#### Source records

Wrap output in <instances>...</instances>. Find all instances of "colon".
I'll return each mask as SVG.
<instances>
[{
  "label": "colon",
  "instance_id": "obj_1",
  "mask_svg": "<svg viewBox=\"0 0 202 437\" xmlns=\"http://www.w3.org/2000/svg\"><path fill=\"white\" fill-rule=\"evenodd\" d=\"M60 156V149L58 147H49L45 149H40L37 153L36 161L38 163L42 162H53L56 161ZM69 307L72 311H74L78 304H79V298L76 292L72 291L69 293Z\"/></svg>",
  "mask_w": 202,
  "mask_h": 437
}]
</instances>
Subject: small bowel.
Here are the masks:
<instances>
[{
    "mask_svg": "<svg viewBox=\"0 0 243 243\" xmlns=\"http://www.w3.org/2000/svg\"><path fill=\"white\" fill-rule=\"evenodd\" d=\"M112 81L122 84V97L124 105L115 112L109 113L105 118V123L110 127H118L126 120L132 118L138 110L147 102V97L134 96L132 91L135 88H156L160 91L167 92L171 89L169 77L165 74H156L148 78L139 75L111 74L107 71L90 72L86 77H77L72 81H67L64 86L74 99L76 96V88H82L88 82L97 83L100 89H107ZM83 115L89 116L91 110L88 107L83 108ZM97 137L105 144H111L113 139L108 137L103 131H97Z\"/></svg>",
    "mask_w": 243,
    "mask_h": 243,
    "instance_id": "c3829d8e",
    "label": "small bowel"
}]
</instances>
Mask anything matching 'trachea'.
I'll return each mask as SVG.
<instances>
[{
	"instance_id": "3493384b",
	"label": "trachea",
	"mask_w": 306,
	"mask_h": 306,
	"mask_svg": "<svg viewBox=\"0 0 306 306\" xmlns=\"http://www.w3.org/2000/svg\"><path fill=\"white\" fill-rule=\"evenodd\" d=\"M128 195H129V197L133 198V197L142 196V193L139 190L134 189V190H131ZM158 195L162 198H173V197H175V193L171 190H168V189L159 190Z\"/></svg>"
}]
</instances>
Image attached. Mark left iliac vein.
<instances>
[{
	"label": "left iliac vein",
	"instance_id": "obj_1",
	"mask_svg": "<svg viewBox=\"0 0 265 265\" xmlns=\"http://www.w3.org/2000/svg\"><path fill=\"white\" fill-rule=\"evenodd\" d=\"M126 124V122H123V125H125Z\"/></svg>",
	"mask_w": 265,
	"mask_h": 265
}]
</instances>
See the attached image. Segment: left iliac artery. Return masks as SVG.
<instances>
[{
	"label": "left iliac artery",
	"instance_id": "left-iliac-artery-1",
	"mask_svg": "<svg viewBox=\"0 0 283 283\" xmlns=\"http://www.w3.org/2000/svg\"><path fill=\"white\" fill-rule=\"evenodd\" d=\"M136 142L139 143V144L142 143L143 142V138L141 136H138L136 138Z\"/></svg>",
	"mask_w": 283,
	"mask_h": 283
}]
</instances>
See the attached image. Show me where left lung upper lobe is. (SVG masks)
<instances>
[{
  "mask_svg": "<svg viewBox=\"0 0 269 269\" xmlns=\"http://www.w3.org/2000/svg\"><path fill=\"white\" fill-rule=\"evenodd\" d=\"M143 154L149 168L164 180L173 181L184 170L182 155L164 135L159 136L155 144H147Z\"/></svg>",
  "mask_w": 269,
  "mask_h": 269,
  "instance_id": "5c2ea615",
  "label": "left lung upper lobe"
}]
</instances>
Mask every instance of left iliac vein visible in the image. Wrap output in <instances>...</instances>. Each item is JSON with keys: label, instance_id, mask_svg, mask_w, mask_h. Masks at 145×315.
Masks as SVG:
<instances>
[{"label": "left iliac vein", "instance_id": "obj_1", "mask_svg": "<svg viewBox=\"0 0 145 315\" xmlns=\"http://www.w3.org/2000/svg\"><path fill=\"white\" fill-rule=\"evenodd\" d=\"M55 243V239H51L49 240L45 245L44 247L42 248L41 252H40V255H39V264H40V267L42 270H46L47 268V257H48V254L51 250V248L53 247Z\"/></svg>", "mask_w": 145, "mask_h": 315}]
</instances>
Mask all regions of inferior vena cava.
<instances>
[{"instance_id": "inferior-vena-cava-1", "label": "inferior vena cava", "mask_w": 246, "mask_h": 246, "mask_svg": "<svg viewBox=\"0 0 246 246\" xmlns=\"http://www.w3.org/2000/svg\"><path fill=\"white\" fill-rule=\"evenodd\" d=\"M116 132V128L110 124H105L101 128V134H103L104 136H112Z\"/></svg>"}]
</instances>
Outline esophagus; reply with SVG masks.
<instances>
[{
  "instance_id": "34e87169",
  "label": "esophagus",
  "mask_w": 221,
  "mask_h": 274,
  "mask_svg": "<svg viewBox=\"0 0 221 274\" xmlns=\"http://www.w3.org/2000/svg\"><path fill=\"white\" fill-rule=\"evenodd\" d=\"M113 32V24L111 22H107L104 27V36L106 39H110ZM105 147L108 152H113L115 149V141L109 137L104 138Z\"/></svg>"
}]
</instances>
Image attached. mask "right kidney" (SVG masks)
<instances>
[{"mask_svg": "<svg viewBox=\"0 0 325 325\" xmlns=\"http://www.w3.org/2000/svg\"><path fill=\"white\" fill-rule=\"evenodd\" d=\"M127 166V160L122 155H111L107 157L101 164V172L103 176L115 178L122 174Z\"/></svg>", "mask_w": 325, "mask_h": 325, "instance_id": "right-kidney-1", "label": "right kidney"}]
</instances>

########

Please identify every line of the records above that contains the string "lobe", and copy each one in full.

Full response
See the attached image. Show me where left lung upper lobe is. (SVG masks)
  "label": "left lung upper lobe"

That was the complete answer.